脳梗塞(こうそく)からの復帰を目指す大島渚監督(73)が26日、都内のホテルで行われた日本映画監督協会創立70周年祝賀パーティーに出席。01年6月、フランス芸術文化勲章受章式以来、4年8カ月ぶりに公の場に姿を見せた。
大島監督が姿を見せたのは、パーティー中盤。崔洋一監督協会理事長のあいさつに促され、車イスに乗ったまま、夫人で女優の小山明子とともに壇上へ。「主人がまだ言葉が不自由なものですから」と明子夫人が代わってあいさつした。

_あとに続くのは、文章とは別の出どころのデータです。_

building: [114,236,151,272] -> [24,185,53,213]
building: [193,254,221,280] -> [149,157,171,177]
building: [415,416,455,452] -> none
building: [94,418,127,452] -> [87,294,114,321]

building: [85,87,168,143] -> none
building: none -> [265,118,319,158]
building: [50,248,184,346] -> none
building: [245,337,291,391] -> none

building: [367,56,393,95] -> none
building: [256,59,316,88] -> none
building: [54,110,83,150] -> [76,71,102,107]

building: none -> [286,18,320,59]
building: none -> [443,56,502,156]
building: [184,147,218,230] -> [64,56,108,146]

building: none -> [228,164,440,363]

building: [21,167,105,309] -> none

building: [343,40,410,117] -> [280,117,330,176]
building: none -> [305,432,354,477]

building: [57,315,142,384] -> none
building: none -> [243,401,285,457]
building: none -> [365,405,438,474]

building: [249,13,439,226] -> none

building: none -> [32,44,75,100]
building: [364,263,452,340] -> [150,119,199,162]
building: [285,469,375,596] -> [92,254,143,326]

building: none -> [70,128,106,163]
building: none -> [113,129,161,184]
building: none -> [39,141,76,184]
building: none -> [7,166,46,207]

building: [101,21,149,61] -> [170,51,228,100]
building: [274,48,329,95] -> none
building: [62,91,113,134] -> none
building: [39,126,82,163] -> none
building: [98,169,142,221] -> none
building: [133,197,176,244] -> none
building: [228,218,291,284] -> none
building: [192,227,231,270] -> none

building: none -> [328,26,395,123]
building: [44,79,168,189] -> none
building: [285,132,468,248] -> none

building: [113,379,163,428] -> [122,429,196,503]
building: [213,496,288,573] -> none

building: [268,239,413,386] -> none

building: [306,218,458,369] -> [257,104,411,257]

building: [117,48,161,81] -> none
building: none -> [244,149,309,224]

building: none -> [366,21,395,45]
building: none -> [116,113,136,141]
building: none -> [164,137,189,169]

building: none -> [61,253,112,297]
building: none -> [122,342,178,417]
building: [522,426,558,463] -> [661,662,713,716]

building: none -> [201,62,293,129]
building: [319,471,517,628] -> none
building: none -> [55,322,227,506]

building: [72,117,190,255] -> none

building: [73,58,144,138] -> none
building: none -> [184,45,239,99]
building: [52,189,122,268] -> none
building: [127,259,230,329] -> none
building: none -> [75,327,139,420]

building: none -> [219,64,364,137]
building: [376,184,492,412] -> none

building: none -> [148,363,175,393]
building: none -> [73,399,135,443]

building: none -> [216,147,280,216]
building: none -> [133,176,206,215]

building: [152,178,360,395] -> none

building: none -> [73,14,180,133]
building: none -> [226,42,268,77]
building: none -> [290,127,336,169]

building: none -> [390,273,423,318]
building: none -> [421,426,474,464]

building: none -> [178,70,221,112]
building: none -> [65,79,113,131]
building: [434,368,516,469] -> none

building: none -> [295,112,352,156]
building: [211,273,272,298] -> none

この日、パーティーに先立って上映された“映画監督に著作権がないのはなぜだ”と訴える70周年記念映画「映画監督って何だ!」にも自宅から“出演”。せりふこそないものの「映画監督は映画の著作権者である」と筆で書く場面がラストシーンとなっている。かつて「愛のコリーダ」公開時、その過激な描写から大幅修正を余儀なくされ、表現の自由をめぐって裁判にまで発展するなど、“権力”と戦ってきた大島監督。言葉を発することはできなかったが、無言で何度もうなずき、最後は少しぎこちないものの手を叩くなど、熱い胸の内を表現していた。